**EXERCISE AIM**
A faithful repeat of all the records, with no image kept, is the required answer.

Items from a dataset:
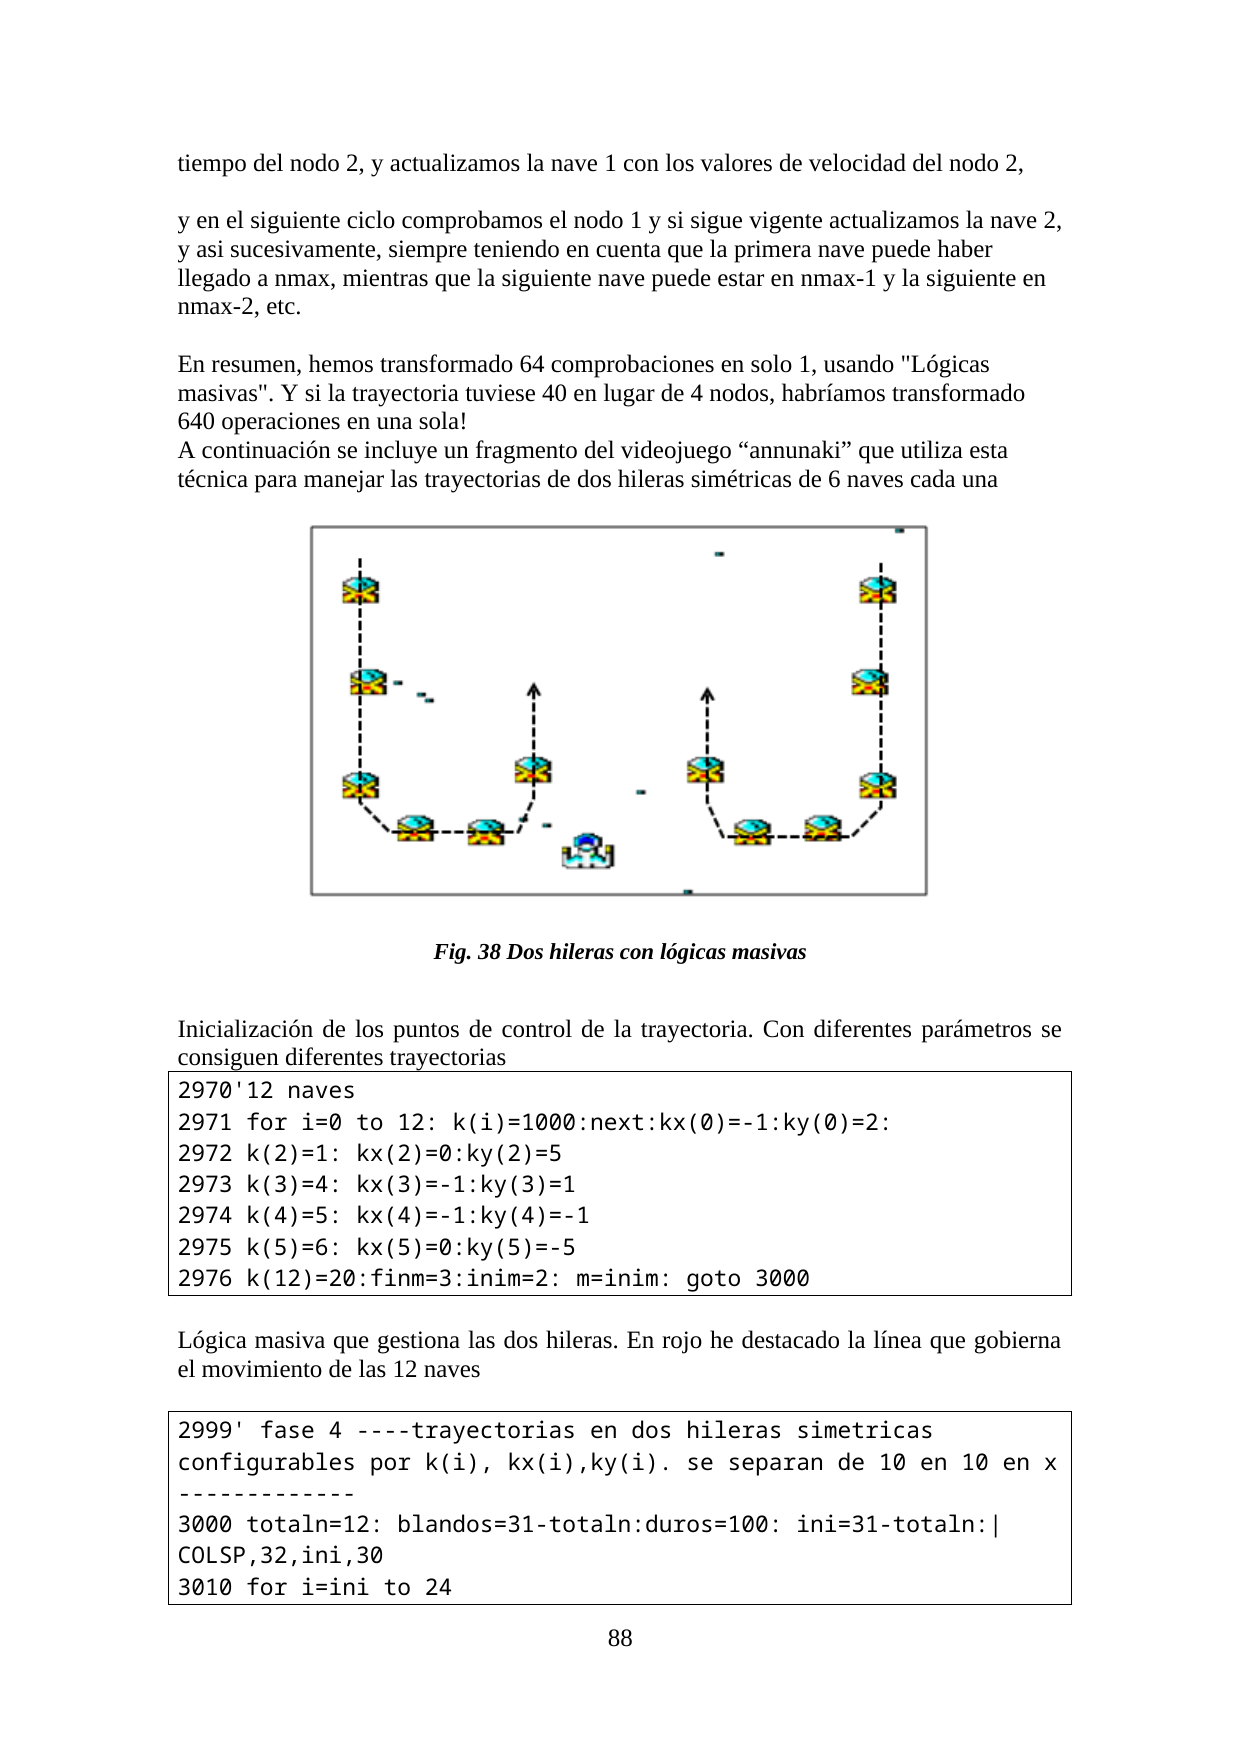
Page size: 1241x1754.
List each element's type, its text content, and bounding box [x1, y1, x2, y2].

text 2970'12 naves [169, 1072, 1071, 1106]
text 2973 k(3)=4: kx(3)=-1:ky(3)=1 [177, 1168, 1063, 1199]
text 2971 for i=0 to 12: k(i)=1000:next:kx(0)=-1:ky(0)=2: [177, 1106, 1063, 1137]
text 2976 k(12)=20:finm=3:inim=2: m=inim: goto 3000 [169, 1259, 1071, 1295]
text A continuación se incluye un fragmento del videojuego “annunaki” que utiliza esta técnica para manejar las trayectorias de dos hileras simétricas de 6 naves cada una [177, 435, 1063, 493]
text Inicialización de los puntos de control de la trayectoria. Con diferentes parámetros se consiguen diferentes trayectorias [177, 1014, 1063, 1071]
picture [304, 521, 936, 909]
text 2999' fase 4 ----trayectorias en dos hileras simetricas configurables por k(i), kx(i),ky(i). se separan de 10 en 10 en x ------------- [169, 1412, 1071, 1508]
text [177, 148, 1063, 435]
text 3000 totaln=12: blandos=31-totaln:duros=100: ini=31-totaln:|COLSP,32,ini,30 [177, 1508, 1063, 1567]
text 3010 for i=ini to 24 [169, 1567, 1071, 1604]
text 2972 k(2)=1: kx(2)=0:ky(2)=5 [177, 1137, 1063, 1168]
text 2974 k(4)=5: kx(4)=-1:ky(4)=-1 [177, 1199, 1063, 1231]
text 2975 k(5)=6: kx(5)=0:ky(5)=-5 [177, 1231, 1063, 1259]
text Lógica masiva que gestiona las dos hileras. En rojo he destacado la línea que gobierna el movimiento de las 12 naves [177, 1325, 1063, 1382]
text Fig. Dos hileras con lógicas masivas [177, 938, 1063, 964]
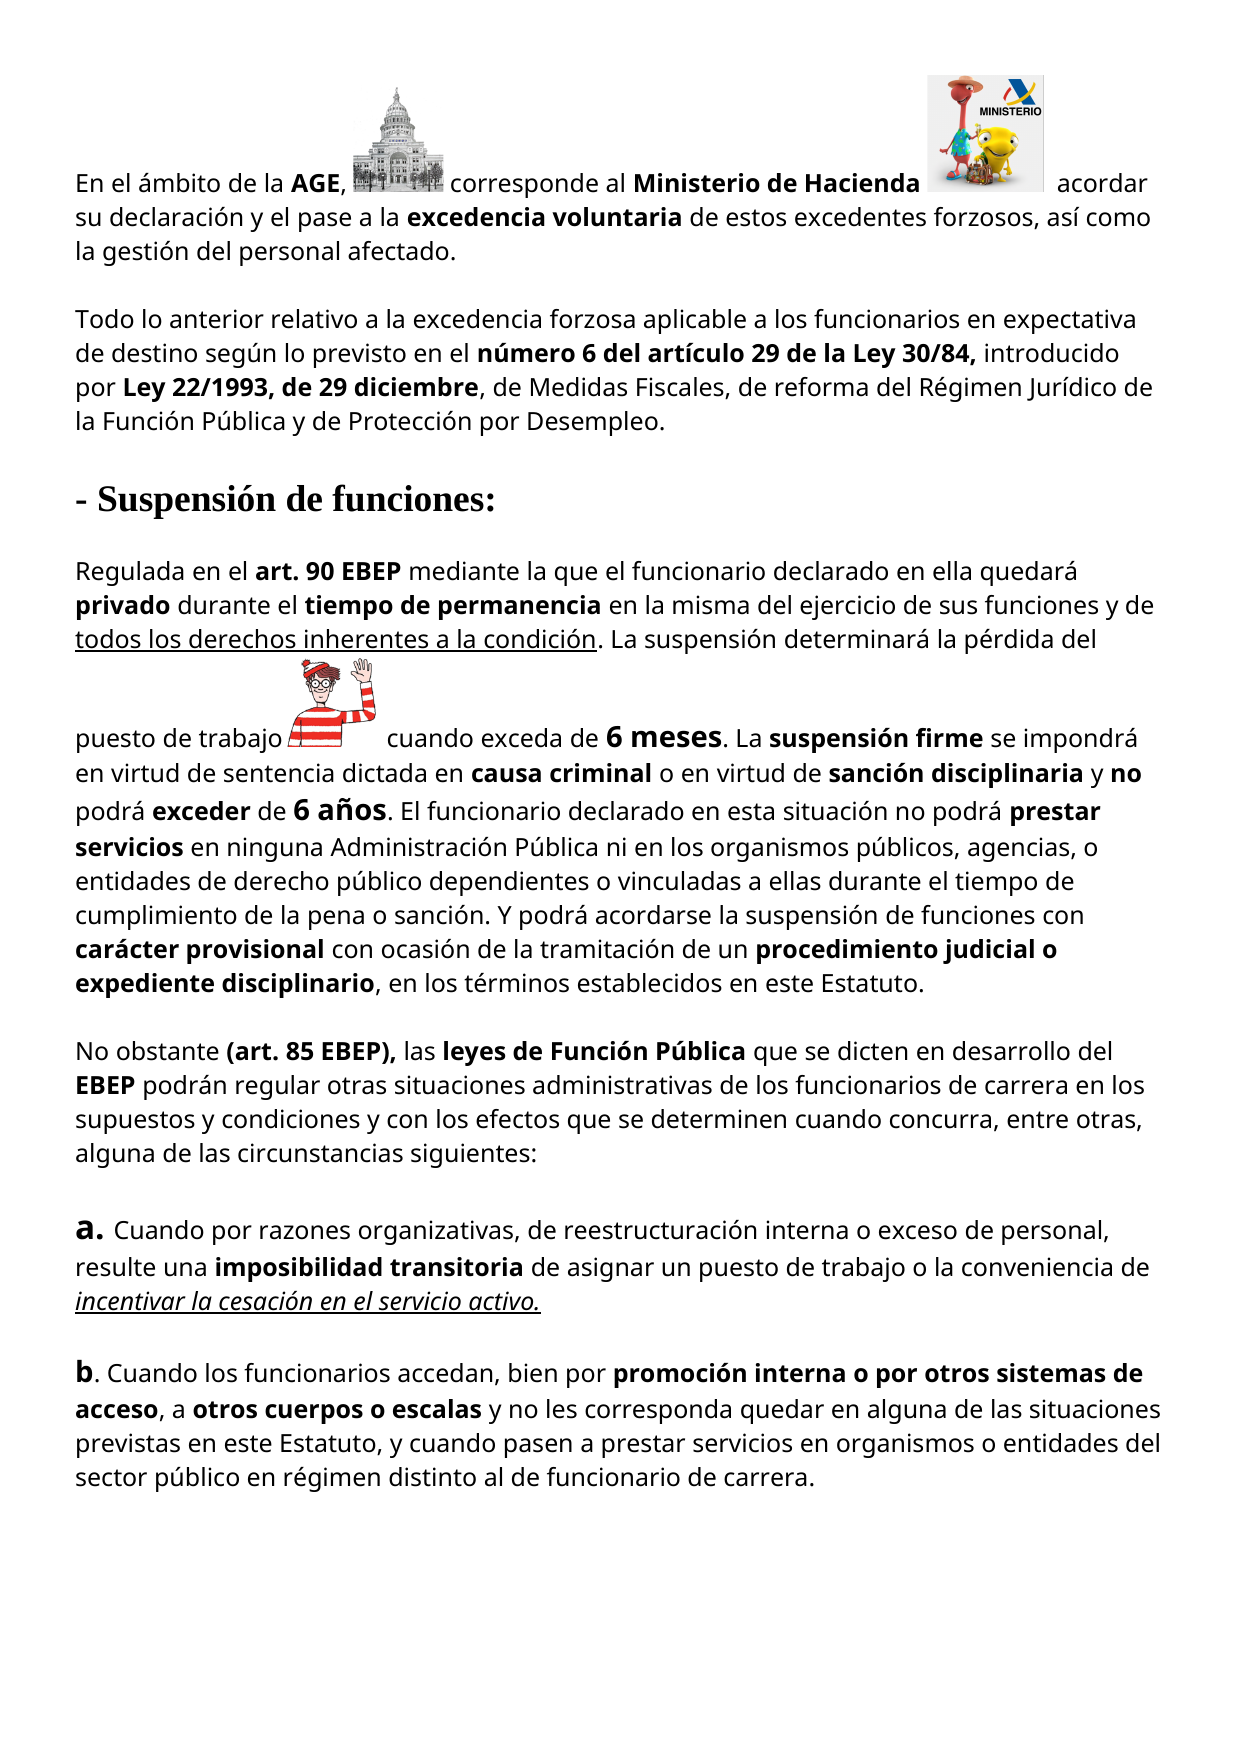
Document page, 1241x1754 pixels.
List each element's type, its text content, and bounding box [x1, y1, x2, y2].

**RESULT**
Page size: 1241x1754.
List each element's type, its text content, and bounding box [x1, y1, x2, y2].

text 2970'12 naves [169, 1072, 1071, 1106]
text 2973 k(3)=4: kx(3)=-1:ky(3)=1 [177, 1168, 1063, 1199]
text 2971 for i=0 to 12: k(i)=1000:next:kx(0)=-1:ky(0)=2: [177, 1106, 1063, 1137]
text 2976 k(12)=20:finm=3:inim=2: m=inim: goto 3000 [169, 1259, 1071, 1295]
text A continuación se incluye un fragmento del videojuego “annunaki” que utiliza esta técnica para manejar las trayectorias de dos hileras simétricas de 6 naves cada una [177, 435, 1063, 493]
text Inicialización de los puntos de control de la trayectoria. Con diferentes parámetros se consiguen diferentes trayectorias [177, 1014, 1063, 1071]
picture [304, 521, 936, 909]
text 2999' fase 4 ----trayectorias en dos hileras simetricas configurables por k(i), kx(i),ky(i). se separan de 10 en 10 en x ------------- [169, 1412, 1071, 1508]
text [177, 148, 1063, 435]
text 3000 totaln=12: blandos=31-totaln:duros=100: ini=31-totaln:|COLSP,32,ini,30 [177, 1508, 1063, 1567]
text 3010 for i=ini to 24 [169, 1567, 1071, 1604]
text 2972 k(2)=1: kx(2)=0:ky(2)=5 [177, 1137, 1063, 1168]
text 2974 k(4)=5: kx(4)=-1:ky(4)=-1 [177, 1199, 1063, 1231]
text 2975 k(5)=6: kx(5)=0:ky(5)=-5 [177, 1231, 1063, 1259]
text Lógica masiva que gestiona las dos hileras. En rojo he destacado la línea que gobierna el movimiento de las 12 naves [177, 1325, 1063, 1382]
text Fig. Dos hileras con lógicas masivas [177, 938, 1063, 964]
Document page, 1241x1754 pixels.
List each element's type, its text content, and bounding box [x1, y1, x2, y2].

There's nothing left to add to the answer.